Cystic Fibrosis Glossary

• Azithromycin: An antibiotic shown to modify CF lung disease.
• Bone Density or DEXA scan: A test that measures the strength and density of bones, it is used to diagnose osteoporosis, a condition in which bones become thin and fragile. CF patients are at a higher risk for osteoporosis.
• Burkholderia-Cepacia (B. cepacia, for short): A group of bacteria to which people with CF are susceptible.
• Clubbing: This is when the tips of the fingers and toes get bigger and rounder. Clubbing is common in CF patients.
• Complete Blood Count (CBC): A CBC is a test that examines components of the blood including the number of red blood cells, white blood cells and platelets.
• Cystic Fibrosis-Related Diabetes (CFRD): About 15% of patients over 35 have CFRD. Adults who have CF are at risk for developing CFRD and insulin-therapy is the treatment of choice. An oral glucose tolerance test is the gold standard for diagnosis of CFRD.
• Exacerbation: A change in respiratory symptoms that requires treatment with antibiotics and aggressive airway clearance. Signs and symptoms of an exacerbation can include increased cough, sputum (phlegm or mucus that’s coughed up) and increased breathing, weight loss, fever, fatigue, malaise and/or shortness of breath.

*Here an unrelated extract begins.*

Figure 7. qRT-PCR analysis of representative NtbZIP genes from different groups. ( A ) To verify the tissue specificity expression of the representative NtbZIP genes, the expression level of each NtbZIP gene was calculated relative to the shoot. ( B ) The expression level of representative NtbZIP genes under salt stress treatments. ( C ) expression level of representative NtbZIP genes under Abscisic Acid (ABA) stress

• G-Tube: A gastric feeding tube, or "G-tube,” is a tube inserted through a small incision in the abdomen into the stomach. It is used when CF patients cannot take enough food by mouth to maintain their weight.

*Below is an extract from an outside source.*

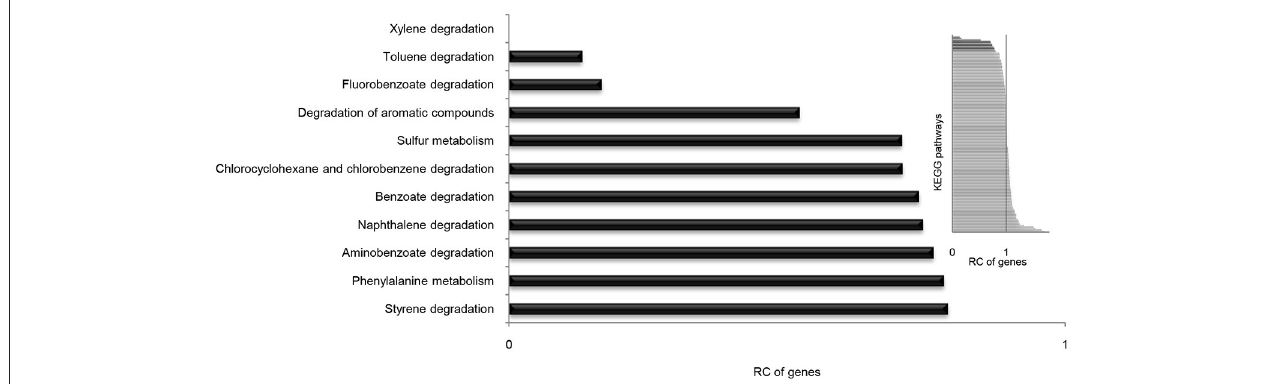
FIGURE 6 | Relative contents (RCs) of gene numbers of KEGG metabolic pathways in Pseudomonas sp. strain SI-3. The average gene numbers for each metabolic pathway in strain SI-3 and 20 P. stutzeri strains were set to 1, after which the gene numbers of corresponding KEGG metabolic pathways of SI-3 were normalized. All pathways of SI-3 were ranked based on the RC of genes. The pathways with RCs between 0.8 and 1.2 were omitted to make the results clear. The embedded panel in the upper right was the entire profile of all pathways of SI-3.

• Hypertonic Saline: This is extra-salty, sterile water that has been found to help clear the thick mucus from the lungs of people with CF
• Malabsorption: When the body cannot absorb necessary nutrients from food. In CF, mucus can clog the ducts of digestive organs so that the enzymes that break down food and help with the absorption cannot do their job.
• Nebulizer: The mouthpiece device used to deliver important respiratory medication (TOBI, Pulmozyme, Albuterol, Hypertonic Saline, etc.).
• Oral Glucose Tolerance Test (OGTT): This is a test to diagnose CFRD. This test requires fasting of 8-10 hours, then after a fasting glucose level is drawn you will be asked to drink a high-glucose beverage.
• Osteoporosis: A decrease in bone mass and bone density that causes an increased risk and/or incidence of fracture.
• Pancreatic enzyme replacement therapy (PERT): Pancreatic enzyme replacements are capsules/beads, taken with food, to help CF patients absorb necessary nutrients and fat.
• Pancreatic insufficiency: People with CF have mucus that either partially or fully obstruct their pancreatic ducts, keeping important digestive enzymes from reaching the small intestine to aid in the absorption of necessary fat and other nutrients.
• Portacath: A catheter surgically implanted into a major blood vessel to allow easier access fro drug administration.
• Pulmonary Function Test (PFT): A test used to measure lung function. It measures airflow and lung volume.
• Pseudomonas aeruginosa: A type of bacteria often found in the lungs of people with CF and the most common cause of lung infections.
• Pulmozyme®: A mucus-thinning drug shown to reduce the number of lung infections and improve lung function.
• SED Rate: The ESR (erythrocyte sedimentation rate) is a one-hour screening test that detects and monitors inflammation.
• Sputum culture: A lab test done quarterly to identify microorganisms growing in the airways. Results from this test are used to determine what antibiotics will be best to treat the infection.
• Sterility: Approximately 98 percent of men with CF are sterile secondary to the absence or abnormalities of the Vas Deferens.
• TOBI®: This stands for tobramycin solution for inhalation. TOBI is an antibiotic in aerosol form used for chronic maintenance and suppression of pseudomonas colonization in the airways.